**Document segment:**
- - - - - - -

Pre load on Ibuprofen is the way to go. Also, gatorade.

Booze is really bad though. Except maybe a beer to lighten up the mood.


----------



## Donutz

MMSlasher said:


> This is why I don't like flows. Goofy footed and right handed don't end well for a person as limber as a brick.
> 
> On topic though, my first day back sucks every year and seems to be getting worse. I lift and do cardio, but no yoga. I know I need too, but there are only so many hours in a gym session. I always see some old dudes on the slopes, 60+ on skis, and think to myself that I need to pick up some skis. I don't think I have ever seen a 60+ on a board.


We are rare.


----------



## t21

My first opening weekend(including friday) was a SOREfest due to the second day turned out to be powder day. I struggled to stay afloat on my warpig by having it on a centered stance and being sore from the first day did not help. shifting my hips back to raise my tips was a definite leg burner and not doing any physical training prior to the season was a mistake.


----------



## neni

MMSlasher said:


> I don't think I have ever seen a 60+ on a board.


You're too early. Check the forum in 15-20y and you'll see plenty.


----------



## neni

deagol said:


> I went splitboarding today with my partner who is 18 years younger than me, really %%&*^ hard keeping up with him, and he's on skis, so even faster. Yup getting old sucks....


Went hiking with my 8yo godson... the little guy does 19km without getting tired (continues to play soccer with friends after coming home)... I fear the days when he becomes 18! 
Hmmm... OTOH, in 20y, he may _carry_ me up


----------



## chomps1211

MMSlasher said:


> ....I always see some old dudes on the slopes, 60+ on skis, and think to myself that I need to pick up some skis. *I don't think I have ever seen a 60+ on a board*.


Here ya go.... Enjoy! :grin:


----------



## poser

neni said:


> You're too early. Check the forum in 15-20y and you'll see plenty.




One of my regular riding partners is 66 and has incredible technique and fluidity. He’s the best rider on moguls I’ve ever seen. People come up to him regularly and say something like, “dude, I saw you from the lift: you’re really, really good”. 

If you were to follow him without knowing his age, you’d think “that’s an incredibly experienced mid 30s rider” based on the way he moves. To be fair though, he started skiing in the 70s and snowboarding in the early 90s and probably has ridden 50-100+ days every single season.

- - - - - - -

**Study material:**

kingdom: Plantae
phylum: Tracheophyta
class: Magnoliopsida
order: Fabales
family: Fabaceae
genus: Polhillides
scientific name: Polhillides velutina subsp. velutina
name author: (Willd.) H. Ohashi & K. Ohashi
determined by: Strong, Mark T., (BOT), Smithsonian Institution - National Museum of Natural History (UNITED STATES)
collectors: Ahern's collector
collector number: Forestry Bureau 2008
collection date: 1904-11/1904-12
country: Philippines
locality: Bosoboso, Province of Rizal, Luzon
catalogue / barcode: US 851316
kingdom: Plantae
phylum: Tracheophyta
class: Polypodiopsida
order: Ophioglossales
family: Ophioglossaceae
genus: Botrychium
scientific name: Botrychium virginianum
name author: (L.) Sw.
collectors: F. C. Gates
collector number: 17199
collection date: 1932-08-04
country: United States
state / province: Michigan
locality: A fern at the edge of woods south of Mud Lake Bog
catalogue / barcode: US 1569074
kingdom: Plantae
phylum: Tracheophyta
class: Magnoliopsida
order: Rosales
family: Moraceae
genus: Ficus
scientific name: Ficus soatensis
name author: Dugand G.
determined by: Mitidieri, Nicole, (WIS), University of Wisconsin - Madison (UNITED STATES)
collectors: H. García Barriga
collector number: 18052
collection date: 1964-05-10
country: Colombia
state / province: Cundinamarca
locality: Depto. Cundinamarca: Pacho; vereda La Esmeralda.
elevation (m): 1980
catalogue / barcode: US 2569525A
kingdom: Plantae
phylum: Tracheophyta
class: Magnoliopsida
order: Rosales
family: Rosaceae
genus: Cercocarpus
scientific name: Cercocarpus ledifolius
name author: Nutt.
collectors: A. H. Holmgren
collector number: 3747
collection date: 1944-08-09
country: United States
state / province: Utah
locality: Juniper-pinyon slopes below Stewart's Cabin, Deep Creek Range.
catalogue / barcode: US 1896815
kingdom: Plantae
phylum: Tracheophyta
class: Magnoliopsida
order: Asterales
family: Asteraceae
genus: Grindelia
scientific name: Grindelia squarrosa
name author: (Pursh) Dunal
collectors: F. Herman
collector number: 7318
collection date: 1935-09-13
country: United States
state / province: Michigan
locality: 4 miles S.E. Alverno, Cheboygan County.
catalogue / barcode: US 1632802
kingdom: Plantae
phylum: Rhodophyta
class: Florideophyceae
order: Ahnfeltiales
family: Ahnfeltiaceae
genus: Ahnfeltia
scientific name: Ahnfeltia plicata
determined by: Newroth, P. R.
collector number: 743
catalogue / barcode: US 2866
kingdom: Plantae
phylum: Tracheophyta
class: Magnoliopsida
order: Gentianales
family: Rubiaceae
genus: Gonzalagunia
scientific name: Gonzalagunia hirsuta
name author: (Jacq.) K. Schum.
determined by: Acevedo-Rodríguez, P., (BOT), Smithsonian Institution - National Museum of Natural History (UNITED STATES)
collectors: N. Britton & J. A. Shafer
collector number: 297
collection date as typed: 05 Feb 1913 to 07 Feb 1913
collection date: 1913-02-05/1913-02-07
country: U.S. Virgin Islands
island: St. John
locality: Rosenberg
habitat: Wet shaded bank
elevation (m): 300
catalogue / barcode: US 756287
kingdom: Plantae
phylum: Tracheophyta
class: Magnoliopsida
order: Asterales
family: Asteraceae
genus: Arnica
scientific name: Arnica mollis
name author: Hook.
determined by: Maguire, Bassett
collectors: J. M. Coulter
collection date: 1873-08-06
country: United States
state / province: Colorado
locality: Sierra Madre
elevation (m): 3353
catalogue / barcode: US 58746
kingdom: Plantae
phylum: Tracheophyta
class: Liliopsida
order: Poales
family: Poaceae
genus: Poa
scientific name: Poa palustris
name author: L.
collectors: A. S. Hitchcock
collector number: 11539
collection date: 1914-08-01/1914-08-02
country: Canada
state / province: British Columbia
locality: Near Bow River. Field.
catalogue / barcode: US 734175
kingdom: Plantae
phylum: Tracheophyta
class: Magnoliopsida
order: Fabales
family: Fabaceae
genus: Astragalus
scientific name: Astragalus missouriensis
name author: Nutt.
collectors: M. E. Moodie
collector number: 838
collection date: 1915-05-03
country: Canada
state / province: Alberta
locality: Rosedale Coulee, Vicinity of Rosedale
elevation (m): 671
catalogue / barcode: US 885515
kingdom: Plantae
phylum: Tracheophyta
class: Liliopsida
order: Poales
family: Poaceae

- - - - - - -

**Using the information:**
1. In the snowboarding forum thread, what reasons does t21 give for the opening weekend being so painful? Answer in one to three sentences.
2. In the snowboarding forum thread, how far does neni's 8-year-old godson hike without getting tired?
3. Continue the snowboarding forum thread from where it stops.

**Results in order:**
1. The second day turned out to be a powder day, and t21 struggled to stay afloat on a warpig set up with a centered stance while still sore from the first day. Shifting the hips back to raise the tips burned the legs, and skipping physical training before the season was a mistake.

2. 19 km.

3.
----------



## Scalpelman

F1EA said:


> Yup.
> 
> Pre load on Ibuprofen is the way to go. Also, gatorade.
> 
> 
> 
> Booze is really bad though. Except maybe a beer to lighten up the mood.




Ha yeah I gave up the boozing and riding. It’s my end of day reward now. Need to keep my mind sharp. I just turned 50. Plan is boarding til 80.....


Sent from my iPhone using Tapatalk


----------



## wrathfuldeity

Riding is the new skiing. Met a few geezers that have switched to riding because their knees could no longer handle skiing.


----------



## t21

I turned 50 this past May and after riding this past two weekends, i might need to change my riding style a bit. I normally ride gorilla stance(low and go fast) even when i was skiing before.I get my power and balance that way but now it seems to kill me. I like to carve,i even set my bindings on forward stance last friday to get lower but when i attempted to ride on bumps with that set up i got schooled! I like riding on moguls but i got thrown around like a newbie. I could not ride around the bumps like i used to with duck stance and my thighs/knees did not want to play shock absorber so my soreness is from getting buck and flipping over and one particular slam got me a type of charlie horse on my left thigh,still sore this morning.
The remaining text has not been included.